▸ TEXT BLOCK
*** Begin section ***

Narrated by Annette Bening, the documentary “A Towering Task: The Story of the Peace Corps” looks at the history of the service organization established in 1961 by President John F. Kennedy. Unrated. Available at watch.firstrunfeatures.com. 107 minutes.
In the indie dramedy “Buffaloed,” Zoey Deutch plays a women who tries to achieve escape velocity from the city of Buffalo by becoming a debt collector. “Simultaneously rowdy and slick, ‘Buffaloed’ is exuberantly paced, according to the New York Times — “and entirely dependent on Deutch’s moxie and pell-mell performance.” Unrated. Available on various streaming platforms. 94 minutes.
Kristin Scott Thomas stars in “Military Wives,” a fact-based drama about a group of English women who start a choir while their husbands are deployed in Afghanistan. PG-13. Available May 22 on various streaming platforms, including Hulu, afisilver.afi.com and cinemaartstheatre.com. Contains some strong language and sexual references. 113 minutes.
“Torpedo U-235” is a World War II thriller about a group of resistance fighters on a mission to deliver a Uranium-filled submarine from the Belgian Congo to the United States, where the cargo will be used for the Manhattan Project. Unrated. Available via various on-demand platforms. In English, German, French and Dutch with subtitles. 102 minutes.

*** End section ***

▸ EXTRACTED INFORMATION
*** Begin section ***

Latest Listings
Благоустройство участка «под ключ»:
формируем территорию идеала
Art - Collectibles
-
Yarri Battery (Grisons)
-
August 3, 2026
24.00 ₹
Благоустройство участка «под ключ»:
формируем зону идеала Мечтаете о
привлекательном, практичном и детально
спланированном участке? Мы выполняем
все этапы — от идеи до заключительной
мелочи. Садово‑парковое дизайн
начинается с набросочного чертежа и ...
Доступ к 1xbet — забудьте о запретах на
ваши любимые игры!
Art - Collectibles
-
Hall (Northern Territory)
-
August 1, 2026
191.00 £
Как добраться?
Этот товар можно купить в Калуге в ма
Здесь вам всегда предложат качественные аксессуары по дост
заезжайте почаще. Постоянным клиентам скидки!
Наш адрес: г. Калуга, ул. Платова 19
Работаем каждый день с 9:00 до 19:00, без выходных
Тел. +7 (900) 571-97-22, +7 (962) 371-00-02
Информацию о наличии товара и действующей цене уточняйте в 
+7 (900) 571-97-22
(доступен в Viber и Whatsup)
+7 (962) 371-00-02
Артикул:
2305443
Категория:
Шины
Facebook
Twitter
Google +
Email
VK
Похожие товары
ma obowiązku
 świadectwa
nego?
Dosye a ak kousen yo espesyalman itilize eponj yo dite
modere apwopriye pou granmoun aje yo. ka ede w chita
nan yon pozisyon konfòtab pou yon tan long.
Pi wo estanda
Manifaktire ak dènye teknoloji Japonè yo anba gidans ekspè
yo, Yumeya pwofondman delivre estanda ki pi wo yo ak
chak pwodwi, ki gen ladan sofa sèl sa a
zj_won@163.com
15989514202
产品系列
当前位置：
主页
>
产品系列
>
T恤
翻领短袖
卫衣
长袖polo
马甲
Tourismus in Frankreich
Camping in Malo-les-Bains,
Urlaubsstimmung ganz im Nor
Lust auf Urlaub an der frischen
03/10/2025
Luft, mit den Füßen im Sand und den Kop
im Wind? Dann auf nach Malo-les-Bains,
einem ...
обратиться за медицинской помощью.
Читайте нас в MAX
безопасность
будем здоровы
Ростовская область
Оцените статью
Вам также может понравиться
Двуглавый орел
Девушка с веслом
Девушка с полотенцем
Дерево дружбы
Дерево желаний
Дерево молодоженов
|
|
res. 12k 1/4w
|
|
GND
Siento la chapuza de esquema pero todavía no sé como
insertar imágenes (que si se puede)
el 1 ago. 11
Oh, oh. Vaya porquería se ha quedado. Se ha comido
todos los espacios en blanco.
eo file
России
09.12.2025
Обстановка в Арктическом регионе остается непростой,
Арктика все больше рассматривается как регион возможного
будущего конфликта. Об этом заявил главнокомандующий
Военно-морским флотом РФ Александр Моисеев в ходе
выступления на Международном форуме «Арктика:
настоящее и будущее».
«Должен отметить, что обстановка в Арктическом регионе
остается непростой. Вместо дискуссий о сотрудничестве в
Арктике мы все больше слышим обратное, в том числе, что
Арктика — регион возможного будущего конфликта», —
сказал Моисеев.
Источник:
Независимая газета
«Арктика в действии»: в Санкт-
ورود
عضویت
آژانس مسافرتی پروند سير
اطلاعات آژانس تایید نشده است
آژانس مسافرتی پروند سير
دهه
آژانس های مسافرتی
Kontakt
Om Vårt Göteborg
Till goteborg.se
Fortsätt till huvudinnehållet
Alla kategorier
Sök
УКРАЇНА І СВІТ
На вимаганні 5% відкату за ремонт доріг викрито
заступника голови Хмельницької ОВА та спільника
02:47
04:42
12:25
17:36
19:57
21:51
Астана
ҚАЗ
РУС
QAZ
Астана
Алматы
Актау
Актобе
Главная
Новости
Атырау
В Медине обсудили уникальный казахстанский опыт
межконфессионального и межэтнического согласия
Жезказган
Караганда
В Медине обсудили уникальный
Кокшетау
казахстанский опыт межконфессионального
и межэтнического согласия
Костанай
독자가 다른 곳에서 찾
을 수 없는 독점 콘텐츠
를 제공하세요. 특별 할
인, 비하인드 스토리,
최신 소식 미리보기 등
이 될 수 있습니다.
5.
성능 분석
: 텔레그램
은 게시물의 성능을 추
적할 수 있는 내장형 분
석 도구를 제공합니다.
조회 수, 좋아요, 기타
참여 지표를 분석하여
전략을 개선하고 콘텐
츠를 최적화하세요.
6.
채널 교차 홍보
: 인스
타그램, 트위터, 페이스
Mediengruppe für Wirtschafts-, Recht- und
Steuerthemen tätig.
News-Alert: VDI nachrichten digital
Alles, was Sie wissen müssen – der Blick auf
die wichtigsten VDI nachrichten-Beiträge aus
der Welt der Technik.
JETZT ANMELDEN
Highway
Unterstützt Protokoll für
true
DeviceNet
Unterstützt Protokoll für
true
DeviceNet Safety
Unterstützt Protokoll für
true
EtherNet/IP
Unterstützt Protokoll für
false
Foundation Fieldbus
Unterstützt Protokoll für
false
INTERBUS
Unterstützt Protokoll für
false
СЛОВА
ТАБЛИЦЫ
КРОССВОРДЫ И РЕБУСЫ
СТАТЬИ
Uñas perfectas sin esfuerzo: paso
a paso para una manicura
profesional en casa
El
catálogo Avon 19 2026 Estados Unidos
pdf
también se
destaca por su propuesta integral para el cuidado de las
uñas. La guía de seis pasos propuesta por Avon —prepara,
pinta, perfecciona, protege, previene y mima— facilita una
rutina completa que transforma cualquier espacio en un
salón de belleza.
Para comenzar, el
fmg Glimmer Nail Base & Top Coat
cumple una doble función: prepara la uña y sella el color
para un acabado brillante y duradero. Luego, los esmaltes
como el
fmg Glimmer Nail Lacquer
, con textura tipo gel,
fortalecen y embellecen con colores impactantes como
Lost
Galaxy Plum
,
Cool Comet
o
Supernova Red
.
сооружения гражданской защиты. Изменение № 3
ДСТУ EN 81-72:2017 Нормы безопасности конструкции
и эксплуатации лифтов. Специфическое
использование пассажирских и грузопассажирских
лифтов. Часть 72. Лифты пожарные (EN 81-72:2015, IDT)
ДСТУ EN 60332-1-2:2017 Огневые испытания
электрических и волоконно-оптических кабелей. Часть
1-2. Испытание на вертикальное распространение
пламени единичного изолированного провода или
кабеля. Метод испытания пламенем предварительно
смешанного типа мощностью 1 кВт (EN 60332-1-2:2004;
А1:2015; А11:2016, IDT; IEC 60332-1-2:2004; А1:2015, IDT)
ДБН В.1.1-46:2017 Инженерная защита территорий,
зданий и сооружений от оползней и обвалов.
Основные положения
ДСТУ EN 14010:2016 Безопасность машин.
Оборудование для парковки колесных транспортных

*** End section ***

▸ WORK TO COMPLETE
**a)** Print the stretch of the film listings from "In the indie" through "references. 113 minutes.".
**b)** In the film listings, who narrates the documentary about the Peace Corps?

▸ RESPONSES BY ITEM NUMBER
**a)**
In the indie dramedy “Buffaloed,” Zoey Deutch plays a women who tries to achieve escape velocity from the city of Buffalo by becoming a debt collector. “Simultaneously rowdy and slick, ‘Buffaloed’ is exuberantly paced, according to the New York Times — “and entirely dependent on Deutch’s moxie and pell-mell performance.” Unrated. Available on various streaming platforms. 94 minutes.
Kristin Scott Thomas stars in “Military Wives,” a fact-based drama about a group of English women who start a choir while their husbands are deployed in Afghanistan. PG-13. Available May 22 on various streaming platforms, including Hulu, afisilver.afi.com and cinemaartstheatre.com. Contains some strong language and sexual references. 113 minutes.

**b)** Annette Bening